#### [Provided data]
^^^^^^^^
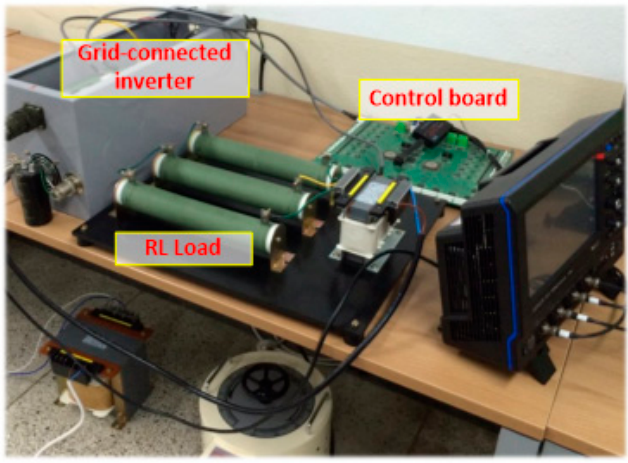
Figure 9. A picture of the experimental set-up for a single-phase grid-tied inverter system.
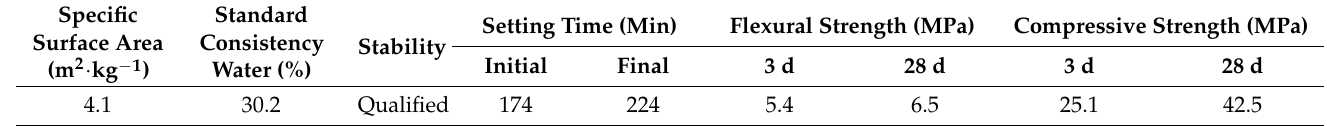
Table 1. Physical and mechanical properties of cement.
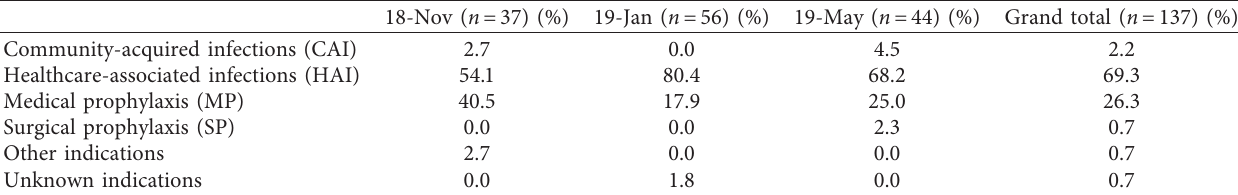
Figure 2: AWaRe classification for systemic use antibiotics (J01) during three survey periods in November 2018, January 2019, and May 2019 at the Maruki Memorial Welfare and Medical Center, Japan. Table 3: Indications for antimicrobial prescribing (percentage of antimicrobial prescriptions) at the Maruki Memorial Welfare and Medical Center, Japan, in November 2018, January 2019, and May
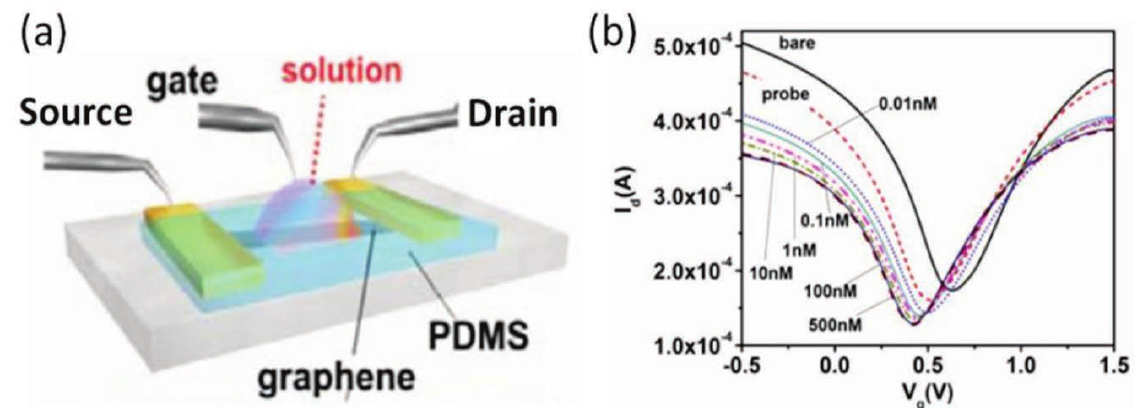
Figure 14. (a) Schematic illustration of the graphene device operated by liquid gating. (b) Transfer curves for the graphene transistors before adding DNA, after immobilization with probe DNA, and after reaction with complementary DNA molecules with the concentration ranging from 0.01 to 500 nM. Reprinted with permission from [71 ]. Copyright 2010 WILEY-VCH [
^^^^^^^^
#### [Work to complete]
Print the lines from the one that contains "Figure 2: AWaRe" through the final line of the material above, exactly and only those, with pictures left out.

#### [Answer space]
Figure 2: AWaRe classification for systemic use antibiotics (J01) during three survey periods in November 2018, January 2019, and May 2019 at the Maruki Memorial Welfare and Medical Center, Japan. Table 3: Indications for antimicrobial prescribing (percentage of antimicrobial prescriptions) at the Maruki Memorial Welfare and Medical Center, Japan, in November 2018, January 2019, and May
Figure 14. (a) Schematic illustration of the graphene device operated by liquid gating. (b) Transfer curves for the graphene transistors before adding DNA, after immobilization with probe DNA, and after reaction with complementary DNA molecules with the concentration ranging from 0.01 to 500 nM. Reprinted with permission from [71 ]. Copyright 2010 WILEY-VCH [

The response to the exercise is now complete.